Monday, February 16, 2009

The customer is always right (...in the way of my social life)

Let me tell you a tale of two customer service experiences which reveal a lot about what is terribly right and terribly wrong with the razor sharp edge of all marketing where your front line meets your purchaser, the art of customer service.

The first was a wet market in Chow Kit where I have just started to buy food essentials on a regular basis. It was a little bit daunting at first the market is huge but it's extremely rewarding if you are prepared to dodge flying chicken parts and wade through puddles of animal's blood and other liquids.

Here I can get served by the guy who caught the fish, slaughtered the chickens and grew the chillies. In terms of his company, him and his family, he is the brand custodian, he knows his product, he can tell you where it came from and he can tell you quite a bit about it. Despite clearly getting up at a time on a Saturday morning when many of us are just getting to bed, he's relatively cheery. His prices, even though i am pretty sure I am getting a "special price", are still a lot cheaper than the fancier supermarkets.

Which brings me to the comparative experience.

If the market in Chow Kit sold coffee beans, decent olive oils and poncy tomatoes dried to about five different stages then I'd have no need to go to a more conventional supermarket at all, particularly the sort set up to separate foreigners, who suffer from occasional culinary home sickness, from their money.

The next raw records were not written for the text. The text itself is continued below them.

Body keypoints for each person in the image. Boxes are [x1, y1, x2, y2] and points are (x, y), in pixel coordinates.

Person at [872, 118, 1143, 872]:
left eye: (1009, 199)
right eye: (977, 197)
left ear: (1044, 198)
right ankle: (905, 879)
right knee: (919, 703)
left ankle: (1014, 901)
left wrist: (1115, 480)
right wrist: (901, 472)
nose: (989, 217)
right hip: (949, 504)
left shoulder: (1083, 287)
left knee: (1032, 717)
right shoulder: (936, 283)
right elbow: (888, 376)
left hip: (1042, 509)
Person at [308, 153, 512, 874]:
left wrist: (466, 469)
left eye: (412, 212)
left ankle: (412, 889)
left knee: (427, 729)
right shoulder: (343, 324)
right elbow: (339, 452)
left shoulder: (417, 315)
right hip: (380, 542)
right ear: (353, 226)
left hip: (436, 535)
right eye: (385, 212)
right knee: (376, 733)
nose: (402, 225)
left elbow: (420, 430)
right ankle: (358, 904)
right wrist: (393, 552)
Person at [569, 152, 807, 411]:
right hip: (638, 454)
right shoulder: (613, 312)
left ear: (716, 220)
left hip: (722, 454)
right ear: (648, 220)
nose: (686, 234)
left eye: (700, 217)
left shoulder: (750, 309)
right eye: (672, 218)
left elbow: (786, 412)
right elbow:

I do once a week have to visit a particularly fancy supermarket in the Pavilion and on Saturday I found myself in this very supermarket and with a basket full of over priced items approached a check out.

This and not the prices is always the worst part of a visit to this particular supermarket. Often when you approach there are one but usually two very young staff clearly making plans for the rest of the weekend, none of which involve running your grocery items through their check out.

If they do break up their conversations long enough to provide some customer service, it is only to lazily push things across the scanner whilst getting involved in conversations going on several checkouts away where, like myself, there are more frustrated customers helpless to do anything but wait until the misery ends and they are out of the store.

Instead of providing a welcoming environment, which makes you want to linger and therefore help the store's owners with their ultimate goal of shifting inventory, makes you feel like you are an un-invited, over-aged and therefore somewhat creepy guest at a teenager's birthday party.

I'm fine with this vibe in a clothing shop, because it's a great indicator I am too old to be shopping there, and I am ok with this in a music shop, I can even tolerate a certain amount of it in an Apple store as long as the young staff know at least as much as I do about the products and preferably more - but in a place where I buy bread - no thanks.

Don't get me wrong I used to have part time jobs when to put myself through university myself and spent a bright shining year as a pizza maker where I was every bit not there as these guys, however I had a boss who'd kick us up the proverbial if we ever misbehaved in front of, or disrespected, customers.

The final straw on this particular visit on Saturday and I have to say most visits to this supermarket are very, very similar, was when my cashier and his cheer squad managed to ring up something wrong with my bill and had no idea how to undo it. What ensued was an argument about who would go and get the manager that went on for several minutes and left me asking "aren't there any adults that work here".

Of course my reply was a shrug from my server and his cheerleaders and after several more minutes, during which absolutely nothing happened I grabbed my credit card and said "you know what I'll come back another time". The reply was a giggle.

So the store loses a customer, one who buys something at least once a week and I tell everyone I know, and no one ever even hears about it and the customer service staff really don't care and there in lies the problem.

The marketing department may be pretty busy tying up partnerships, running campaigns both in-store and external, managing the extremely complex art of in store marketing and point of sale for numerous brands, but it never hears that a lot of the good work it does is undone by transient part-time staff who really have no association with brand or even know they are representing one.

It certainly isn't a unique Malaysia issue. Down South the problem there as well but shows itself in a different way (yes even in the service culture of Singapore). Five people will over-enthusiastically yell "good morning" as you walk into a store which is nice, but then really don't know enough about what they are selling or have the communications skills to carry through on the initial promise.

Lets cut back to the stall owner in the wet market, he can tell you anything you want to know, he isn't sitting texting on his phone or talking to his other stall buddies or watching what is going on three stalls over while you are asking when and where the prawns were caught.

He might not have a fancy orange uniform or take credit cards but he's living his brand because he knows his brand and he knows there are 40 other guys who could just as easily take my money.

You'd be surprised how many marketers are talking about a return to values and understanding customers on a more personal level as part of their survival strategy.

I say bring it on.

3 comments:

Anonymous said...

You've just described the all too familiar frustrations of dealing with frontliners in Malaysia, but done it with such good humour and insight. Great stuff.

TK said...

Haha thanks for the comment.

Anonymous said...

There's a company out there helping their clients to brand the customer experience from the inside out and to make sure the brand gets represented well at all touchpoints, especially the ones between brand and consumer.